2017-02-23 18:32:00

Pope's visit to mark 200 years of Anglican worship in Rome


(Vatican Radio) On Sunday Pope Francis is scheduled to visit All Saints Anglican Church, where he will answer questions from the congregation, bless a newly commissioned icon of Christ the Saviour and witness a twinning with Rome’s Catholic parish dedicated to All Saints.

The afternoon visit will take the form of a short Evensong service, presided over by the pope and by the bishop of the Anglican Diocese in Europe, Robert Innes. It’s the first time a pope has visited an Anglican church in Rome and it comes as part of All Saints’ 200th anniversary celebrations.

As chaplain of All Saints for the past 18 years, Father Jonathan Boardman will be welcoming the pope to the central Rome parish, which began with a group of English worshippers back in October 1816. He talked to Philippa Hitchen about the origins of the community and about the importance of this historic papal visit….

Listen 

Fr Jonathan explains that there was no English community living in Rome during the period of the Napoleonic wars, but when peace was declared in 1815 following the Battle of Waterloo, English visitors returned to Rome in significant numbers. He notes too that the papacy had been supported, and papal states restored, in part by British intervention, so “there was a good deal more tolerance…. to permit these foreigners to worship in their own rite”.
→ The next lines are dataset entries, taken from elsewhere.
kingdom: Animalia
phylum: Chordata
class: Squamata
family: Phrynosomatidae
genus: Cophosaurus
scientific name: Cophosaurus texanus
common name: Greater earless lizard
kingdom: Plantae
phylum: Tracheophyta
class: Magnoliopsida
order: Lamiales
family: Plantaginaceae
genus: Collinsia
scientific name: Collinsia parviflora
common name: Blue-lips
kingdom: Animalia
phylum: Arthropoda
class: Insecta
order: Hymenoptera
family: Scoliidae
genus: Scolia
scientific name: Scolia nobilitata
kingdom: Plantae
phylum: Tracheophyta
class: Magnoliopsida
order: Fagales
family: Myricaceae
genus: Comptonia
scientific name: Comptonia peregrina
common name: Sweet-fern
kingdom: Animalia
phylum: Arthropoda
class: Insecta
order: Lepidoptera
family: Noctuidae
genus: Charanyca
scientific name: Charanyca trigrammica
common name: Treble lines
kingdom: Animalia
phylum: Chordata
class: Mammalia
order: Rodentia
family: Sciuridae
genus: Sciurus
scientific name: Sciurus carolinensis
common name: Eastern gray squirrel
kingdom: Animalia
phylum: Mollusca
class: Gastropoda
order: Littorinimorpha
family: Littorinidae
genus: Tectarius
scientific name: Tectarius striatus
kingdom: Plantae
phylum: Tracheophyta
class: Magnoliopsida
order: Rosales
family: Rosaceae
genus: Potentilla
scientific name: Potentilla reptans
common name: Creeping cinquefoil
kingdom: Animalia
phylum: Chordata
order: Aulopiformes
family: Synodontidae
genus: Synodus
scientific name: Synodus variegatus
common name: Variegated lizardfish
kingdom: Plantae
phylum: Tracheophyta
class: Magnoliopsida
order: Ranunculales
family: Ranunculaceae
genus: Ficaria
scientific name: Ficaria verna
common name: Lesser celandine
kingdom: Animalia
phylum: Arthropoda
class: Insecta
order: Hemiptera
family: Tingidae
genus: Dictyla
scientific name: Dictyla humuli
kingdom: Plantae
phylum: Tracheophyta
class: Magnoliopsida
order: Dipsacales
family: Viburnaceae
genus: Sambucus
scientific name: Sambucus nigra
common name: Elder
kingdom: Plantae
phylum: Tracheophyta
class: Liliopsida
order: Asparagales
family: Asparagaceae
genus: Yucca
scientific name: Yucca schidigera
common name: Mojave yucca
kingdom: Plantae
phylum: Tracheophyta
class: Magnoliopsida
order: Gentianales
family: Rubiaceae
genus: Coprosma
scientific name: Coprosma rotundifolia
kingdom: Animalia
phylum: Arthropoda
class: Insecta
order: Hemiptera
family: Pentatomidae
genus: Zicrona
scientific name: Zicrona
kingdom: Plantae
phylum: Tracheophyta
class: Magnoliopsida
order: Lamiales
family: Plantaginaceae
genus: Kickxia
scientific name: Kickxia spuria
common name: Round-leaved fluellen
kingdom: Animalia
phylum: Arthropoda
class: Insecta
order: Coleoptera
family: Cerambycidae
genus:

These visitors from the north arrived in their coaches at Rome’s Porta Flaminia, he says,  and stayed close to that area. Before long, there was an English chemist, two or three English doctors and several tearooms, “so this area was the obvious place for English worship to be conducted”.

From granary chapel to neo-Gothic church 

The first clergyman to celebrate a Eucharist according to the Church of England rite was the Dean of Jersey, who was spending six months in Rome and was asked to lead worship on Sunday 27th October 1816. Fr Jonathan says there were four worshippers that first Sunday, twenty the following week and fifty the week after that, so soon they had to move out of the private apartment where they had gathered and rent somewhere to celebrate the liturgies.

After the first few years, the community was given the use of a chapel outside the Flaminian gate in a converted granary, where they worshipped from 1827 to 1887, when the first Eucharist was celebrated on Easter Day in the current neo-Gothic church building. When the pontiff of the period, Pope Pius VII, was asked about permission for Anglican worship in the city, he reportedly replied, “what the pope doesn’t know,  the pope doesn’t have to approve.”

From English ghetto to international community

Today, Fr Jonathan continues, the profile of the congregation has changed enormously to include members of over 20 nationalities, largely from Commonwealth countries and mainly English speaking. He notes there is an increasingly large number of children, thanks to an excellent education programme led by the assistant chaplain, Rev. Dana English.

Importance of first papal visit

Reflecting on the significance of the papal visit, he says “Of course it’s special, but in a sense it’s special because it should be normal” given the increasingly good relations between Anglicans and Catholics over the past 50 years. He adds that the visit marks the “crowning of our celebrations of 200 years, we feel immensely honoured, we’re full of joy, we know it’s going to be a very special moment in our memories and for our future”

Ecumenism at work in the parishes

Finally Father Jonathan recalls the “official strengthening of the IARCCUM (International Anglican-Roman Catholic Commission on Unity and Mission) process last October with the archbishop of Canterbury and the pope commissioning pairs of Roman Catholic and Anglican bishops to go back to their dioceses and work together”.

Working together in service to the poor

The twinning of All Saints with the Catholic parish of Ognissanti on the Via Appia Nuova, he says, is an example of that at “grassroots level” As the only two churches in Rome dedicated to All Saints, they have worked together for the past decade and Sunday’s event will be further commitment in terms of “learning about each other’s traditions, sharing worship in as much as we can, growing in friendship and committing ourselves to working together for the service of the poor”.